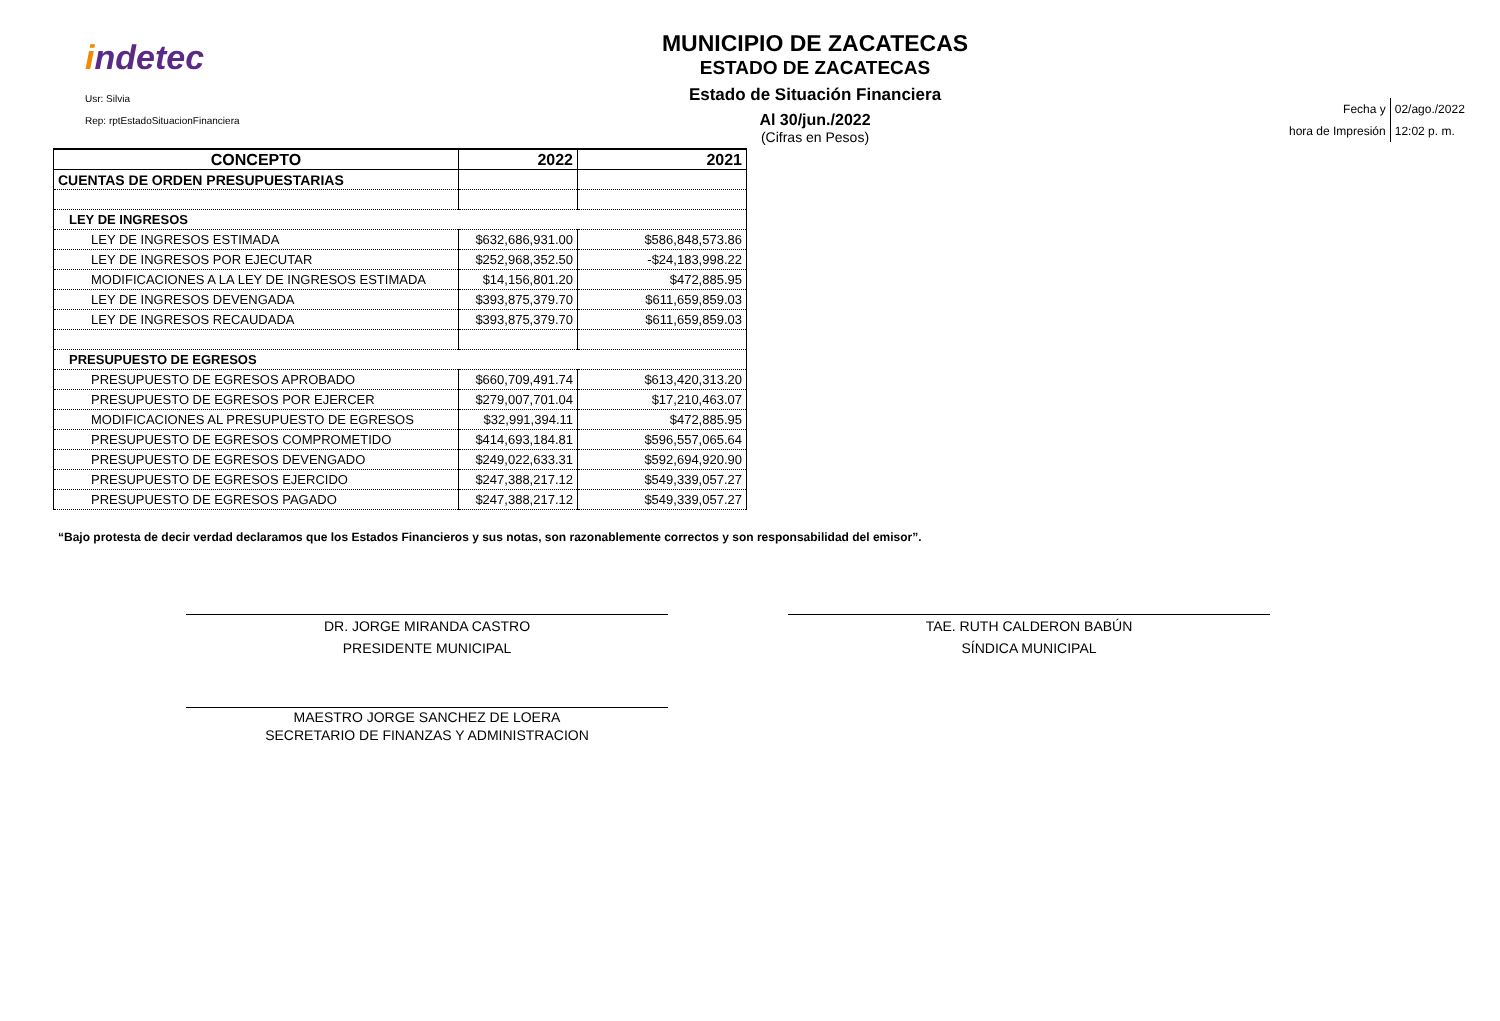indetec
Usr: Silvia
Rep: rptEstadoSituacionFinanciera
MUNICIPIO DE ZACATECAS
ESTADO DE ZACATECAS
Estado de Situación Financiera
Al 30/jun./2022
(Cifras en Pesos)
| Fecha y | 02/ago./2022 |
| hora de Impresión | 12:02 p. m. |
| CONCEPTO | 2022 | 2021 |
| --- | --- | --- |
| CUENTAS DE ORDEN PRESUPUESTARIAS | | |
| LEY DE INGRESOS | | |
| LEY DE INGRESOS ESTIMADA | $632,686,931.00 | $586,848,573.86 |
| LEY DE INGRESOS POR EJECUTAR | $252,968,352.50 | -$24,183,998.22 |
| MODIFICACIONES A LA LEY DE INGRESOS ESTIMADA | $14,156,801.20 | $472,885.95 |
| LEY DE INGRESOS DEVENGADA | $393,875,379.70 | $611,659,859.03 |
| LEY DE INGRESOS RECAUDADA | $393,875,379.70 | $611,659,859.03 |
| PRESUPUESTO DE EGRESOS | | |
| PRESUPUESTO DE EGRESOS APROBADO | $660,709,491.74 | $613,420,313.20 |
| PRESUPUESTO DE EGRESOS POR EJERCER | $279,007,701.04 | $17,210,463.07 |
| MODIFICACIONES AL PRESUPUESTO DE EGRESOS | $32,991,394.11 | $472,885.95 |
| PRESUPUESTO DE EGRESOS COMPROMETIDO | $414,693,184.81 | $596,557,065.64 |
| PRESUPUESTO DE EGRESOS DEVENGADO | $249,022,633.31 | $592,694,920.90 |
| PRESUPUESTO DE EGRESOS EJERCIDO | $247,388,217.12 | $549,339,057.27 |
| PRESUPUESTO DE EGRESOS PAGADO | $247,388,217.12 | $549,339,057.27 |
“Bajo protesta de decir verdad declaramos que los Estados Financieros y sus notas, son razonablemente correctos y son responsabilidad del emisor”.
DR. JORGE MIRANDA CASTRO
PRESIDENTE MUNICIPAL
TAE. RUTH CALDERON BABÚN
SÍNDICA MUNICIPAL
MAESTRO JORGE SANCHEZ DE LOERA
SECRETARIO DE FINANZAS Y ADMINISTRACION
○ ○ ○ ○
Work to complete: Repeat the listing above exactly, with no pictures.

Expected output:
indetec
Usr: Silvia
Rep: rptEstadoSituacionFinanciera
MUNICIPIO DE ZACATECAS
ESTADO DE ZACATECAS
Estado de Situación Financiera
Al 30/jun./2022
(Cifras en Pesos)
| Fecha y | 02/ago./2022 |
| hora de Impresión | 12:02 p. m. |
| CONCEPTO | 2022 | 2021 |
| --- | --- | --- |
| CUENTAS DE ORDEN PRESUPUESTARIAS | | |
| LEY DE INGRESOS | | |
| LEY DE INGRESOS ESTIMADA | $632,686,931.00 | $586,848,573.86 |
| LEY DE INGRESOS POR EJECUTAR | $252,968,352.50 | -$24,183,998.22 |
| MODIFICACIONES A LA LEY DE INGRESOS ESTIMADA | $14,156,801.20 | $472,885.95 |
| LEY DE INGRESOS DEVENGADA | $393,875,379.70 | $611,659,859.03 |
| LEY DE INGRESOS RECAUDADA | $393,875,379.70 | $611,659,859.03 |
| PRESUPUESTO DE EGRESOS | | |
| PRESUPUESTO DE EGRESOS APROBADO | $660,709,491.74 | $613,420,313.20 |
| PRESUPUESTO DE EGRESOS POR EJERCER | $279,007,701.04 | $17,210,463.07 |
| MODIFICACIONES AL PRESUPUESTO DE EGRESOS | $32,991,394.11 | $472,885.95 |
| PRESUPUESTO DE EGRESOS COMPROMETIDO | $414,693,184.81 | $596,557,065.64 |
| PRESUPUESTO DE EGRESOS DEVENGADO | $249,022,633.31 | $592,694,920.90 |
| PRESUPUESTO DE EGRESOS EJERCIDO | $247,388,217.12 | $549,339,057.27 |
| PRESUPUESTO DE EGRESOS PAGADO | $247,388,217.12 | $549,339,057.27 |
“Bajo protesta de decir verdad declaramos que los Estados Financieros y sus notas, son razonablemente correctos y son responsabilidad del emisor”.
DR. JORGE MIRANDA CASTRO
PRESIDENTE MUNICIPAL
TAE. RUTH CALDERON BABÚN
SÍNDICA MUNICIPAL
MAESTRO JORGE SANCHEZ DE LOERA
SECRETARIO DE FINANZAS Y ADMINISTRACION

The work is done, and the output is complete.